-- Material to process follows --

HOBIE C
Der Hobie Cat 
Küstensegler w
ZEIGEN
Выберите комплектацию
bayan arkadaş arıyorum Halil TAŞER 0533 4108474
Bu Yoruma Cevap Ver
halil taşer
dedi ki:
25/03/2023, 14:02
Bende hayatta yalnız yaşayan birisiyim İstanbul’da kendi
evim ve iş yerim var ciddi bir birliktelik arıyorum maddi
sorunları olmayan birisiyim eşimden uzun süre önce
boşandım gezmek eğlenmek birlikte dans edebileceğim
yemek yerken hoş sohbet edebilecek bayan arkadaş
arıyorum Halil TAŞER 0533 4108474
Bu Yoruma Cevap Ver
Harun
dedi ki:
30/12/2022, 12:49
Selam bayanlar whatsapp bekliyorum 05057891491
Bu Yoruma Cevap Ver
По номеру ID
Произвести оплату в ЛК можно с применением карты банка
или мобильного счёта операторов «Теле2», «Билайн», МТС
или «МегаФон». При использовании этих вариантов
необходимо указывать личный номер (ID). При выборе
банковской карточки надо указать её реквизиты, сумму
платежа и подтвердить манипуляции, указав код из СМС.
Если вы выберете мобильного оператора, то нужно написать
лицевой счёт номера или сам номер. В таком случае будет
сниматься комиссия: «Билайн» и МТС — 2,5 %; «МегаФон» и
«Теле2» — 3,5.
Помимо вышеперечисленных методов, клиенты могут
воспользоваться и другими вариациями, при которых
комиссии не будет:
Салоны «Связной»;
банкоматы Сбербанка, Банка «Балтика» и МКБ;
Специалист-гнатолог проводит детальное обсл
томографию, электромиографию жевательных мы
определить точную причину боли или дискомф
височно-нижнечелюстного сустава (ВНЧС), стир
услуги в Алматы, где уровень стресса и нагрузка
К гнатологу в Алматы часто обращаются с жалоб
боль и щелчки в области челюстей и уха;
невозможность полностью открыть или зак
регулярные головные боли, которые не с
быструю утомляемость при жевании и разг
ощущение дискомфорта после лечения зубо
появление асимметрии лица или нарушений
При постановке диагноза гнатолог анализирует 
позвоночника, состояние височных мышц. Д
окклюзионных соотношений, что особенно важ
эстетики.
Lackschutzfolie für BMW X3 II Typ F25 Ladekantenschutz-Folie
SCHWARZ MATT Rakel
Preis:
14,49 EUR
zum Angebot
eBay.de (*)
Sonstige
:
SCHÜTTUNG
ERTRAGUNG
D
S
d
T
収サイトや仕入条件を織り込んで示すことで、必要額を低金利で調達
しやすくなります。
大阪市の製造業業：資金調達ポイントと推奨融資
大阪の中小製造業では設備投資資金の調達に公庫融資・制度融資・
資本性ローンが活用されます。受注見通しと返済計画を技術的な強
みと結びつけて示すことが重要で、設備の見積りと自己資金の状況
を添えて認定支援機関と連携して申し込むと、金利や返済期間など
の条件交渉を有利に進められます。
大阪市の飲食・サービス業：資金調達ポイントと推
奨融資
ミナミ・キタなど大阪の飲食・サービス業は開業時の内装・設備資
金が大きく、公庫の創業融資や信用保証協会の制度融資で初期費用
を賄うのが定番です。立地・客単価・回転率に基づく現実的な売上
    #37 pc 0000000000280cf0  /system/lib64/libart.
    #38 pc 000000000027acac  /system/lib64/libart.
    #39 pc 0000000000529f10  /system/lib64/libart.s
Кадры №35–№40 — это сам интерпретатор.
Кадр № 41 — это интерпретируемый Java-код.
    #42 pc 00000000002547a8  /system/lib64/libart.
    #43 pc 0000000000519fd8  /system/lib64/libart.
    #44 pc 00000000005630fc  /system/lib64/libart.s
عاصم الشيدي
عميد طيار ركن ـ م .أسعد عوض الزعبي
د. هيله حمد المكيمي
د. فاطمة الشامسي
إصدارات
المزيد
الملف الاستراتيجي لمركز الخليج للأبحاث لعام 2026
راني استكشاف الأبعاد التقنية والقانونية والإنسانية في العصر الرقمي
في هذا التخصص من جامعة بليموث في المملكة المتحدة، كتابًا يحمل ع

-- Material to process concluded --
-- Material to process follows --

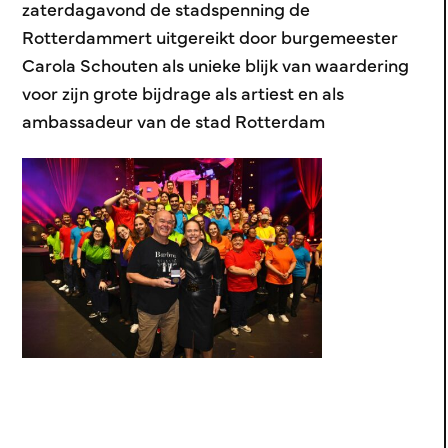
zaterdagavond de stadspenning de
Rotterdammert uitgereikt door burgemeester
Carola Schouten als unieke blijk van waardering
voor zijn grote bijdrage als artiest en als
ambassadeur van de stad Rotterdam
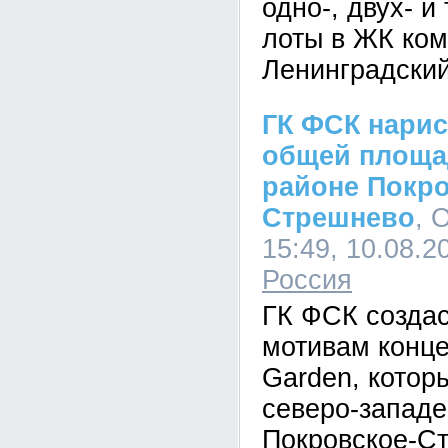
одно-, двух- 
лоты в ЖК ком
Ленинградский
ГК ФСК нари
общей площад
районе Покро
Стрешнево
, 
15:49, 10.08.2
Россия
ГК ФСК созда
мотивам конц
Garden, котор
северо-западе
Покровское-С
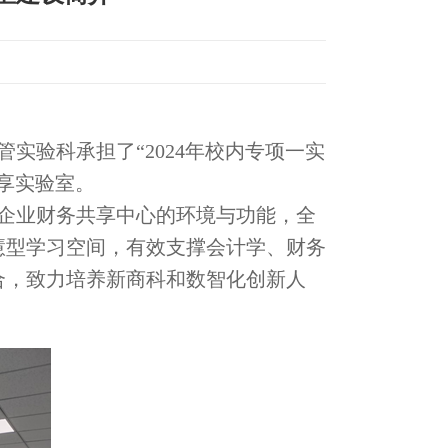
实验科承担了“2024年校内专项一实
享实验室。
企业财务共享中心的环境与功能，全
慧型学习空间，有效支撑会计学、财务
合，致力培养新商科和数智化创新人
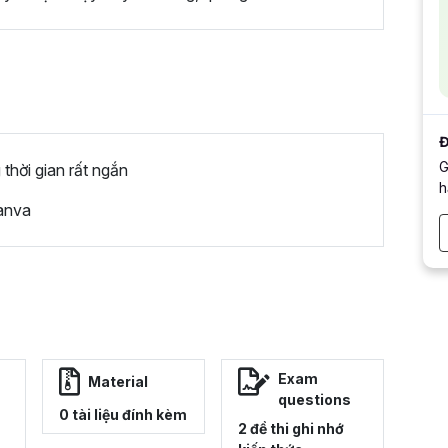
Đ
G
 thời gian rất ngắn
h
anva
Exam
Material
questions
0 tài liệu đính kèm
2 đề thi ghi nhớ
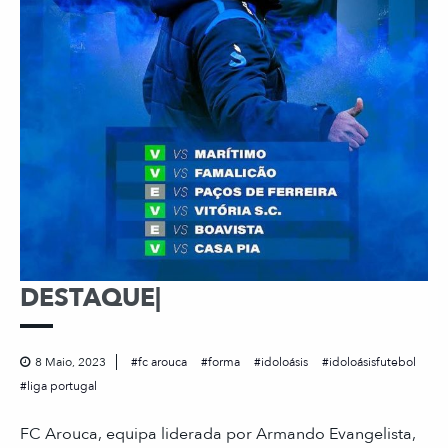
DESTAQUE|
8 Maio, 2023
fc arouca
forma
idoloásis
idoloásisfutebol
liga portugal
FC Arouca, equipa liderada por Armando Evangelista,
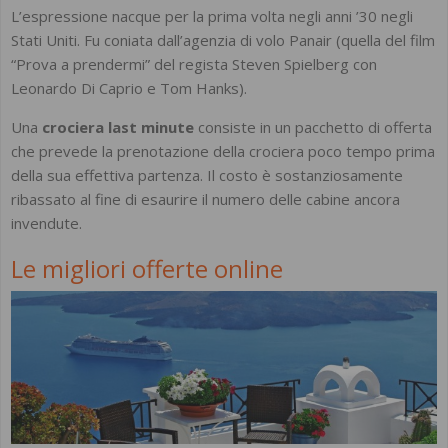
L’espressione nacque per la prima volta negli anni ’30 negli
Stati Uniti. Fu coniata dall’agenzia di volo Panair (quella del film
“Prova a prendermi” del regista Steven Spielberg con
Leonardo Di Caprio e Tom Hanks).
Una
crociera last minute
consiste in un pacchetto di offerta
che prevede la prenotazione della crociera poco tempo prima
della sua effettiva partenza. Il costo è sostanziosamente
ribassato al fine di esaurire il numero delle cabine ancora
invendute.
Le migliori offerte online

-- Material to process concluded --

Action item → Reproduce, word for word, the part of the rows that opens with the line containing "zaterdagavond de stadspenning de" and closes with the line containing "FC Arouca, equipa". Leave the pictures out of your answer.

Response →
zaterdagavond de stadspenning de
Rotterdammert uitgereikt door burgemeester
Carola Schouten als unieke blijk van waardering
voor zijn grote bijdrage als artiest en als
ambassadeur van de stad Rotterdam
одно-, двух- 
лоты в ЖК ком
Ленинградский
ГК ФСК нари
общей площад
районе Покро
Стрешнево
, 
15:49, 10.08.2
Россия
ГК ФСК созда
мотивам конц
Garden, котор
северо-западе
Покровское-С
实验科承担了“2024年校内专项一实
享实验室。
企业财务共享中心的环境与功能，全
慧型学习空间，有效支撑会计学、财务
合，致力培养新商科和数智化创新人
Đ
G
 thời gian rất ngắn
h
anva
Exam
Material
questions
0 tài liệu đính kèm
2 đề thi ghi nhớ
DESTAQUE|
8 Maio, 2023
fc arouca
forma
idoloásis
idoloásisfutebol
liga portugal
FC Arouca, equipa liderada por Armando Evangelista,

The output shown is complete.